Well, that is not the end of it, for Heap also shared the teaching at a Sunday school in Summerside, which was about the same distance from his home in Healey as the school in Colsterdale. Apparently he made this journey—again, a round trip of eight miles over desolate terrain—on seventeen Sundays a year for forty-two of the forty-four years of his working life. As any child taught by him would have been able to tell you, this added five thousand seven hundred and twelve miles to the principal sum. “He would,” declared the Globe, “if he had continued his work for rather more than a year, have covered a distance equal to half the space between the earth and the moon.”
BY A COUNTRY MILE
When Heap died in 1876, his long years of physical activity had stood him in good stead, for he was in fine fettle almost to the end. Since his retirement in 1867 he had been in receipt of an annuity from the Schoolmasters’ Association, and not long before his death he was notified of a proposed increase in its value. Sadly, this would only have come into effect on the 1st of November, by which time he had given up the ghost, and slipped away.
One of the newspapers that told Heap’s story, the Paisley Herald and Renfrewshire Advertiser, approved of the example he had set, for
any invigorating pursuit that takes our young men from the influences of the billiard room and the music-hall is worthy of encouragement.
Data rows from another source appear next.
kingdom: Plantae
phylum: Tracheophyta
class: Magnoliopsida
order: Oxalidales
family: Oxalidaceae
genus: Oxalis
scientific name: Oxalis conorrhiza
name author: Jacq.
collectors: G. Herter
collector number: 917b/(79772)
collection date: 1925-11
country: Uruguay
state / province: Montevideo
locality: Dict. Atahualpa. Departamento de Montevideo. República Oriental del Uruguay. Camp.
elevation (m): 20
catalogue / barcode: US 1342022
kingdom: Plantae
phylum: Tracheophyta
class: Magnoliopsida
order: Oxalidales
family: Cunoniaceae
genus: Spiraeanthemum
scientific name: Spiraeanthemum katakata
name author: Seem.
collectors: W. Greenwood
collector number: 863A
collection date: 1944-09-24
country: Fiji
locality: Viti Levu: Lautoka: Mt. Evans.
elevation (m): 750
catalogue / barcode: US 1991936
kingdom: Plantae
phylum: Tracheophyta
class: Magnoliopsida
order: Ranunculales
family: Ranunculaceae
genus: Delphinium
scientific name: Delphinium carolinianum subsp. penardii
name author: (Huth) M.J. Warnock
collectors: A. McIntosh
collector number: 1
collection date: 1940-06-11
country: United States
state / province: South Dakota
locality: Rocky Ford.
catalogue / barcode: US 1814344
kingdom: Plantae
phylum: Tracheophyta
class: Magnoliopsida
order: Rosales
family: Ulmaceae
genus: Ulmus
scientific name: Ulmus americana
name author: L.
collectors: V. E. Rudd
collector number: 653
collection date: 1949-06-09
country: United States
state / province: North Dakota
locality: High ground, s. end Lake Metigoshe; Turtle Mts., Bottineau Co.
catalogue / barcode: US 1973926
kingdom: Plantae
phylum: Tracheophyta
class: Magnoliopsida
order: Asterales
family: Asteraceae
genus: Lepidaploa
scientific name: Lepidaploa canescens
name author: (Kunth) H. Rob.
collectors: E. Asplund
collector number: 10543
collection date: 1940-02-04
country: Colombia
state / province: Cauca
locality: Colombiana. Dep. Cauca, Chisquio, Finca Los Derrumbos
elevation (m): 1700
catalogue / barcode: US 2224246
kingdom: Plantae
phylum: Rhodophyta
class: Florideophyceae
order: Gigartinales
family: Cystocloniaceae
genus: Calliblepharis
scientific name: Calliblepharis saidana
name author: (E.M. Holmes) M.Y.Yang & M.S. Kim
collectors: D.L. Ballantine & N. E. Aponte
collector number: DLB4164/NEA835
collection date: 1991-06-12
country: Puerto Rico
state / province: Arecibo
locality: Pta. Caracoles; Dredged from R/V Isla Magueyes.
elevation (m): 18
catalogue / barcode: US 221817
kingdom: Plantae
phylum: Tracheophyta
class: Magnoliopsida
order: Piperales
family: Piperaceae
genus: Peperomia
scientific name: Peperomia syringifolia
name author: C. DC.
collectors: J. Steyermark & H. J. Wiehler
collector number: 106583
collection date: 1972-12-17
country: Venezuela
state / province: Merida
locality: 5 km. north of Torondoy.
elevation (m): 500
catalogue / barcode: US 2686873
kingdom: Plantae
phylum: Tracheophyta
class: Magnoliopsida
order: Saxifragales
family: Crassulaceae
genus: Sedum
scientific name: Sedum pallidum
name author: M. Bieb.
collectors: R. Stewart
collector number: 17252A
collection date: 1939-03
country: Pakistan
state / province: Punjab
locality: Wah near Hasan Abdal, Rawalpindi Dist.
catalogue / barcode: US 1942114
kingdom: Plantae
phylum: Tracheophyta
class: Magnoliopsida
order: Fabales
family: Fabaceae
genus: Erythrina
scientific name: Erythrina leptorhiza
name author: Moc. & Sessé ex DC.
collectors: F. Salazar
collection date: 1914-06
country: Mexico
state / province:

One imagines that the Herald’s concern with the moral well-being of the young would have struck a chord with the hardy Yorkshire schoolmaster. And he might have been flattered, too, to be mentioned in the same sentence as Edward Payson Weston, the renowned American athlete. Weston had come to England earlier in the year, and he had caused quite a stir by walking for a full twenty-four hours without a break, covering a distance of over a hundred miles. Brilliant! But the humble James Heap is still the winner in my book, for Weston, by his own admission, only managed this feat by chewing on coca leaf as he stomped along. Which just goes to show that, even when it comes to the shadier practices of professional athletes, there truly is nothing new under the sun.